Quote each line of text from all the items below, in order, keeping every character unchanged.
····················
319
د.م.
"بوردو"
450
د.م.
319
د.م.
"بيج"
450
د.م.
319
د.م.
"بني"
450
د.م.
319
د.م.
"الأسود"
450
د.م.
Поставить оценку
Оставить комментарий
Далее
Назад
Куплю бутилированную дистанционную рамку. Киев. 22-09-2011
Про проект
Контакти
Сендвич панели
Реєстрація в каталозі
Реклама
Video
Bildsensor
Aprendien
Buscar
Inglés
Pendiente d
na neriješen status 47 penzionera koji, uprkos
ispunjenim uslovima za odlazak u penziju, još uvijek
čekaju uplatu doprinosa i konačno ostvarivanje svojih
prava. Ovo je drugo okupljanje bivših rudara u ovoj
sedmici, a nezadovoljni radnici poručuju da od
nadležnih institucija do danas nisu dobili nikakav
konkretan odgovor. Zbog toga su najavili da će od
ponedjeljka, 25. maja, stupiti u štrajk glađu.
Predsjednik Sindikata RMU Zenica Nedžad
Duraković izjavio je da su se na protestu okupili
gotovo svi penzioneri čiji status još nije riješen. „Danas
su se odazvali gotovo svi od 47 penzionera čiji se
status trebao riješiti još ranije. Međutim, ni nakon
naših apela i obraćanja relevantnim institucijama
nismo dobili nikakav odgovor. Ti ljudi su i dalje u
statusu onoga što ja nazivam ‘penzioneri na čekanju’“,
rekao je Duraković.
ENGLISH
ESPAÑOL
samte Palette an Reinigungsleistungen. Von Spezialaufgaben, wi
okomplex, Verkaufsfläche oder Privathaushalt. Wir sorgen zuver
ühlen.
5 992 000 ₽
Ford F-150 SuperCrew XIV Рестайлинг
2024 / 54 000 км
····················
* **SOLUTION FOR THIS EXERCISE**:
319
د.م.
"بوردو"
450
د.م.
319
د.م.
"بيج"
450
د.م.
319
د.م.
"بني"
450
د.م.
319
د.م.
"الأسود"
450
د.م.
Поставить оценку
Оставить комментарий
Далее
Назад
Куплю бутилированную дистанционную рамку. Киев. 22-09-2011
Про проект
Контакти
Сендвич панели
Реєстрація в каталозі
Реклама
Video
Bildsensor
Aprendien
Buscar
Inglés
Pendiente d
na neriješen status 47 penzionera koji, uprkos
ispunjenim uslovima za odlazak u penziju, još uvijek
čekaju uplatu doprinosa i konačno ostvarivanje svojih
prava. Ovo je drugo okupljanje bivših rudara u ovoj
sedmici, a nezadovoljni radnici poručuju da od
nadležnih institucija do danas nisu dobili nikakav
konkretan odgovor. Zbog toga su najavili da će od
ponedjeljka, 25. maja, stupiti u štrajk glađu.
Predsjednik Sindikata RMU Zenica Nedžad
Duraković izjavio je da su se na protestu okupili
gotovo svi penzioneri čiji status još nije riješen. „Danas
su se odazvali gotovo svi od 47 penzionera čiji se
status trebao riješiti još ranije. Međutim, ni nakon
naših apela i obraćanja relevantnim institucijama
nismo dobili nikakav odgovor. Ti ljudi su i dalje u
statusu onoga što ja nazivam ‘penzioneri na čekanju’“,
rekao je Duraković.
ENGLISH
ESPAÑOL
samte Palette an Reinigungsleistungen. Von Spezialaufgaben, wi
okomplex, Verkaufsfläche oder Privathaushalt. Wir sorgen zuver
ühlen.
5 992 000 ₽
Ford F-150 SuperCrew XIV Рестайлинг
2024 / 54 000 км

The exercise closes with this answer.